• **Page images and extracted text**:

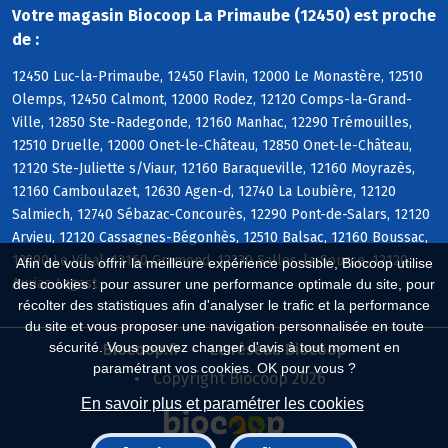
Votre magasin Biocoop La Primaube (12450) est proche
de :
12450 Luc-la-Primaube, 12450 Flavin, 12000 Le Monastère, 12510
Olemps, 12450 Calmont, 12000 Rodez, 12120 Comps-la-Grand-
Ville, 12850 Ste-Radegonde, 12160 Manhac, 12290 Trémouilles,
12510 Druelle, 12000 Onet-le-Château, 12850 Onet-le-Château,
12120 Ste-Juliette s/Viaur, 12160 Baraqueville, 12160 Moyrazès,
12160 Camboulazet, 12630 Agen-d, 12740 La Loubière, 12120
Salmiech, 12740 Sébazac-Concourès, 12290 Pont-de-Salars, 12120
Arvieu, 12120 Cassagnes-Bégonhès, 12510 Balsac, 12160 Boussac,
12290 Le Vibal, 12160 Gramond, 12330 Salles-la-Source, 12120
Afin de vous offrir la meilleure expérience possible, Biocoop utilise
Auriac-Lagast
des cookies : pour assurer une performance optimale du site, pour
récolter des statistiques afin d'analyser le trafic et la performance
du site et vous proposer une navigation personnalisée en toute
sécurité. Vous pouvez changer d'avis à tout moment en
Biocoop.fr
Le réseau Biocoop
paramétrant vos cookies. OK pour vous ?
Copyright Biocoop 2026
En savoir plus et paramétrer les cookies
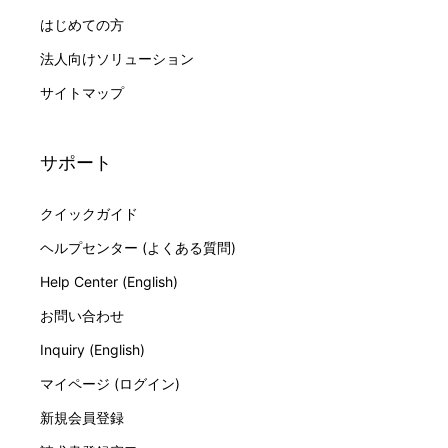
はじめての方
法人向けソリューション
サイトマップ
サポート
クイックガイド
ヘルプセンター (よくある質問)
Help Center (English)
お問い合わせ
Inquiry (English)
マイページ (ログイン)
新規会員登録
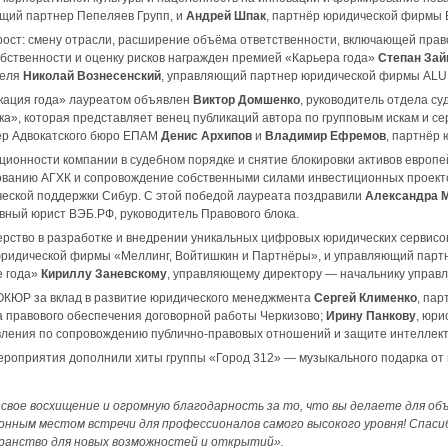
ющий партнер Пепеляев Групп, и
Андрей Шпак
, партнёр юридической фирмы
рост: смену отрасли, расширение объёма ответственности, включающей прав
бственности и оценку рисков награжден премией «Карьера года»
Степан Зай
теля
Николай Вознесенский
, управляющий партнер юридической фирмы ALUM
кация года» лауреатом объявлен
Виктор Домшенко
, руководитель отдела с
ска», которая представляет венец публикаций автора по групповым искам и 
р Адвокатского бюро ЕПАМ
Денис Архипов
и
Владимир Ефремов
, партнёр 
ционности компании в судебном порядке и снятие блокировки активов европе
ованию АГХК и сопровождение собственными силами инвестиционных проект
еской поддержки Сибур. С этой победой лауреата поздравили
Александра 
авный юрист ВЭБ.РФ, руководитель Правового блока.
ерство в разработке и внедрении уникальных цифровых юридических сервисов,
юридической фирмы «Меллинг, Войтишкин и Партнёры», и управляющий парт
е года»
Кириллу Заневскому
, управляющему директору — начальнику управ
ОКЮР за вклад в развитие юридического менеджмента
Сергей Клименко
, па
 правового обеспечения договорной работы Черкизово;
Ирину Панкову
, юр
вления по сопровождению публично-правовых отношений и защите интеллект
ероприятия дополнили хиты группы «Город 312» — музыкального подарка от
свое восхищение и огромную благодарность за то, что вы делаете для об
нным местом встречи для профессионалов самого высокого уровня! Спасиб
ранство для новых возможностей и открытий».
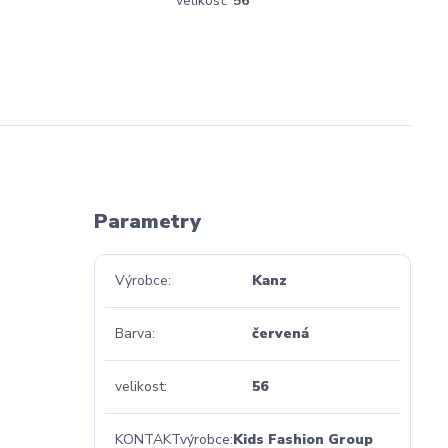
á
velikost:
56
Parametry
Výrobce
Kanz
Barva
červená
velikost
56
KONTAKTvýrobce
Kids Fashion Group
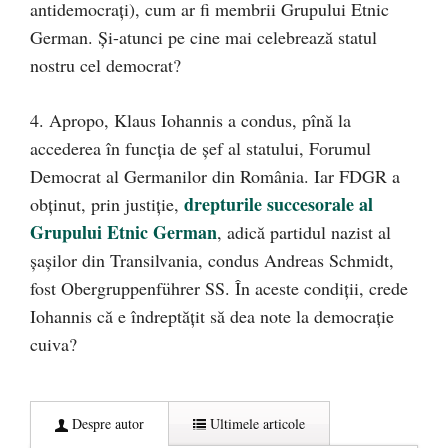
antidemocrați), cum ar fi membrii Grupului Etnic
German. Și-atunci pe cine mai celebrează statul
nostru cel democrat?
4. Apropo, Klaus Iohannis a condus, pînă la
accederea în funcția de șef al statului, Forumul
Democrat al Germanilor din România. Iar FDGR a
drepturile succesorale al
obținut, prin justiție,
Grupului Etnic German
, adică partidul nazist al
șașilor din Transilvania, condus Andreas Schmidt,
fost Obergruppenführer SS. În aceste condiții, crede
Iohannis că e îndreptățit să dea note la democrație
cuiva?
Despre autor
Ultimele articole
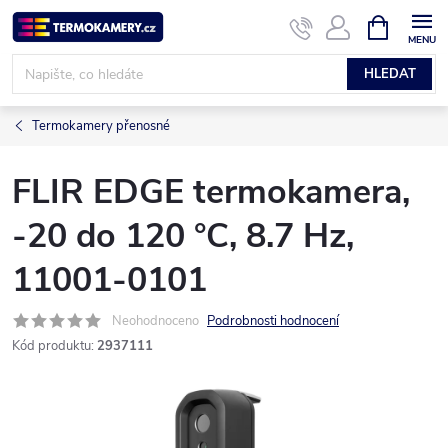
Přejít
NÁKUPNÍ
KOŠÍK
na
obsah
HLEDAT
Termokamery přenosné
FLIR EDGE termokamera,
-20 do 120 °C, 8.7 Hz,
11001-0101
Neohodnoceno
Podrobnosti hodnocení
Kód produktu:
2937111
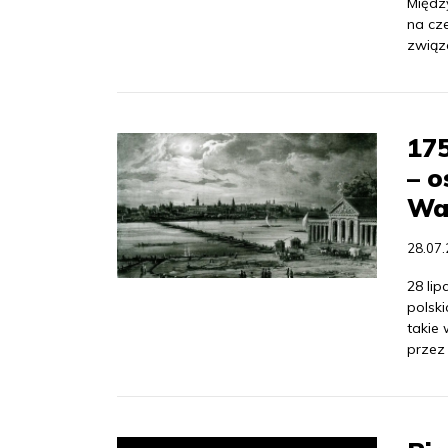
Międz
na cze
związ
175
– o
Wa
28.07
28 li
polski
takie 
przez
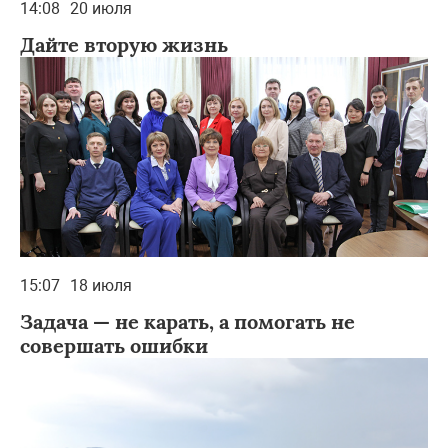
14:08
20 июля
Дайте вторую жизнь
15:07
18 июля
Задача — не карать, а помогать не
совершать ошибки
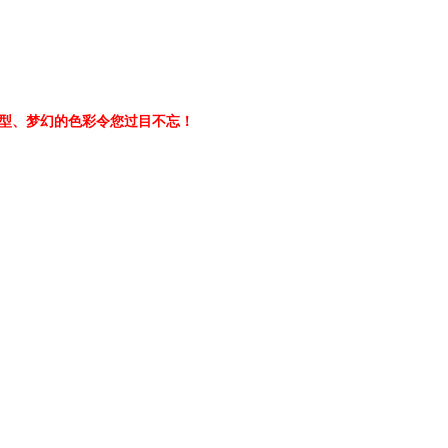
型、梦幻的色彩令您过目不忘！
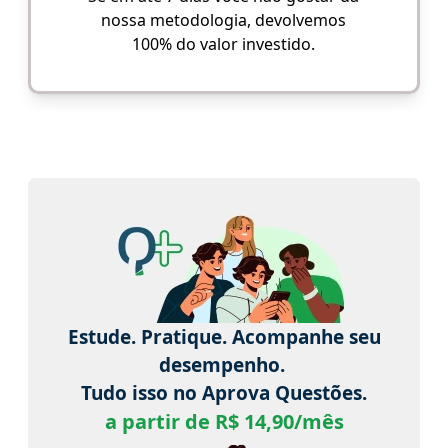
nossa metodologia, devolvemos
100% do valor investido.
Estude. Pratique. Acompanhe seu
desempenho.
Tudo isso no Aprova Questões.
a partir de R$ 14,90/mês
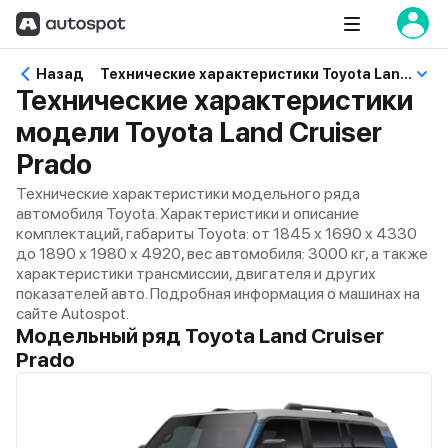
Назад
Технические характеристики Toyota Land Cruiser Prado
Технические характеристики
модели Toyota Land Cruiser
Prado
Технические характеристики модельного ряда
автомобиля Toyota. Характеристики и описание
комплектаций, габариты Toyota: от 1845 x 1690 x 4330
до 1890 x 1980 x 4920, вес автомобиля: 3000 кг, а также
характеристики трансмиссии, двигателя и других
показателей авто. Подробная информация о машинах на
сайте Autospot.
Модельный ряд Toyota Land Cruiser
Prado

• **Work task**:
What you write should match the entries exactly, except that the pictures are dropped.

• **Task response**:
Votre magasin Biocoop La Primaube (12450) est proche
de :
12450 Luc-la-Primaube, 12450 Flavin, 12000 Le Monastère, 12510
Olemps, 12450 Calmont, 12000 Rodez, 12120 Comps-la-Grand-
Ville, 12850 Ste-Radegonde, 12160 Manhac, 12290 Trémouilles,
12510 Druelle, 12000 Onet-le-Château, 12850 Onet-le-Château,
12120 Ste-Juliette s/Viaur, 12160 Baraqueville, 12160 Moyrazès,
12160 Camboulazet, 12630 Agen-d, 12740 La Loubière, 12120
Salmiech, 12740 Sébazac-Concourès, 12290 Pont-de-Salars, 12120
Arvieu, 12120 Cassagnes-Bégonhès, 12510 Balsac, 12160 Boussac,
12290 Le Vibal, 12160 Gramond, 12330 Salles-la-Source, 12120
Afin de vous offrir la meilleure expérience possible, Biocoop utilise
Auriac-Lagast
des cookies : pour assurer une performance optimale du site, pour
récolter des statistiques afin d'analyser le trafic et la performance
du site et vous proposer une navigation personnalisée en toute
sécurité. Vous pouvez changer d'avis à tout moment en
Biocoop.fr
Le réseau Biocoop
paramétrant vos cookies. OK pour vous ?
Copyright Biocoop 2026
En savoir plus et paramétrer les cookies
はじめての方
法人向けソリューション
サイトマップ
サポート
クイックガイド
ヘルプセンター (よくある質問)
Help Center (English)
お問い合わせ
Inquiry (English)
マイページ (ログイン)
新規会員登録
ющий партнер Пепеляев Групп, и
Андрей Шпак
, партнёр юридической фирмы
рост: смену отрасли, расширение объёма ответственности, включающей прав
бственности и оценку рисков награжден премией «Карьера года»
Степан Зай
теля
Николай Вознесенский
, управляющий партнер юридической фирмы ALUM
кация года» лауреатом объявлен
Виктор Домшенко
, руководитель отдела с
ска», которая представляет венец публикаций автора по групповым искам и 
р Адвокатского бюро ЕПАМ
Денис Архипов
и
Владимир Ефремов
, партнёр 
ционности компании в судебном порядке и снятие блокировки активов европе
ованию АГХК и сопровождение собственными силами инвестиционных проект
еской поддержки Сибур. С этой победой лауреата поздравили
Александра 
авный юрист ВЭБ.РФ, руководитель Правового блока.
ерство в разработке и внедрении уникальных цифровых юридических сервисов,
юридической фирмы «Меллинг, Войтишкин и Партнёры», и управляющий парт
е года»
Кириллу Заневскому
, управляющему директору — начальнику управ
ОКЮР за вклад в развитие юридического менеджмента
Сергей Клименко
, па
 правового обеспечения договорной работы Черкизово;
Ирину Панкову
, юр
вления по сопровождению публично-правовых отношений и защите интеллект
ероприятия дополнили хиты группы «Город 312» — музыкального подарка от
свое восхищение и огромную благодарность за то, что вы делаете для об
нным местом встречи для профессионалов самого высокого уровня! Спасиб
ранство для новых возможностей и открытий».
á
velikost:
56
Parametry
Výrobce
Kanz
Barva
červená
velikost
56
KONTAKTvýrobce
Kids Fashion Group
antidemocrați), cum ar fi membrii Grupului Etnic
German. Și-atunci pe cine mai celebrează statul
nostru cel democrat?
4. Apropo, Klaus Iohannis a condus, pînă la
accederea în funcția de șef al statului, Forumul
Democrat al Germanilor din România. Iar FDGR a
drepturile succesorale al
obținut, prin justiție,
Grupului Etnic German
, adică partidul nazist al
șașilor din Transilvania, condus Andreas Schmidt,
fost Obergruppenführer SS. În aceste condiții, crede
Iohannis că e îndreptățit să dea note la democrație
cuiva?
Despre autor
Ultimele articole
Přejít
NÁKUPNÍ
KOŠÍK
na
obsah
HLEDAT
Termokamery přenosné
FLIR EDGE termokamera,
-20 do 120 °C, 8.7 Hz,
11001-0101
Neohodnoceno
Podrobnosti hodnocení
Kód produktu:
2937111
Międz
na cze
związ
175
– o
Wa
28.07
28 li
polski
takie 
przez
14:08
20 июля
Дайте вторую жизнь
15:07
18 июля
Задача — не карать, а помогать не
совершать ошибки
型、梦幻的色彩令您过目不忘！
nossa metodologia, devolvemos
100% do valor investido.
Estude. Pratique. Acompanhe seu
desempenho.
Tudo isso no Aprova Questões.
a partir de R$ 14,90/mês
Назад
Технические характеристики Toyota Land Cruiser Prado
Технические характеристики
модели Toyota Land Cruiser
Prado
Технические характеристики модельного ряда
автомобиля Toyota. Характеристики и описание
комплектаций, габариты Toyota: от 1845 x 1690 x 4330
до 1890 x 1980 x 4920, вес автомобиля: 3000 кг, а также
характеристики трансмиссии, двигателя и других
показателей авто. Подробная информация о машинах на
сайте Autospot.
Модельный ряд Toyota Land Cruiser
Prado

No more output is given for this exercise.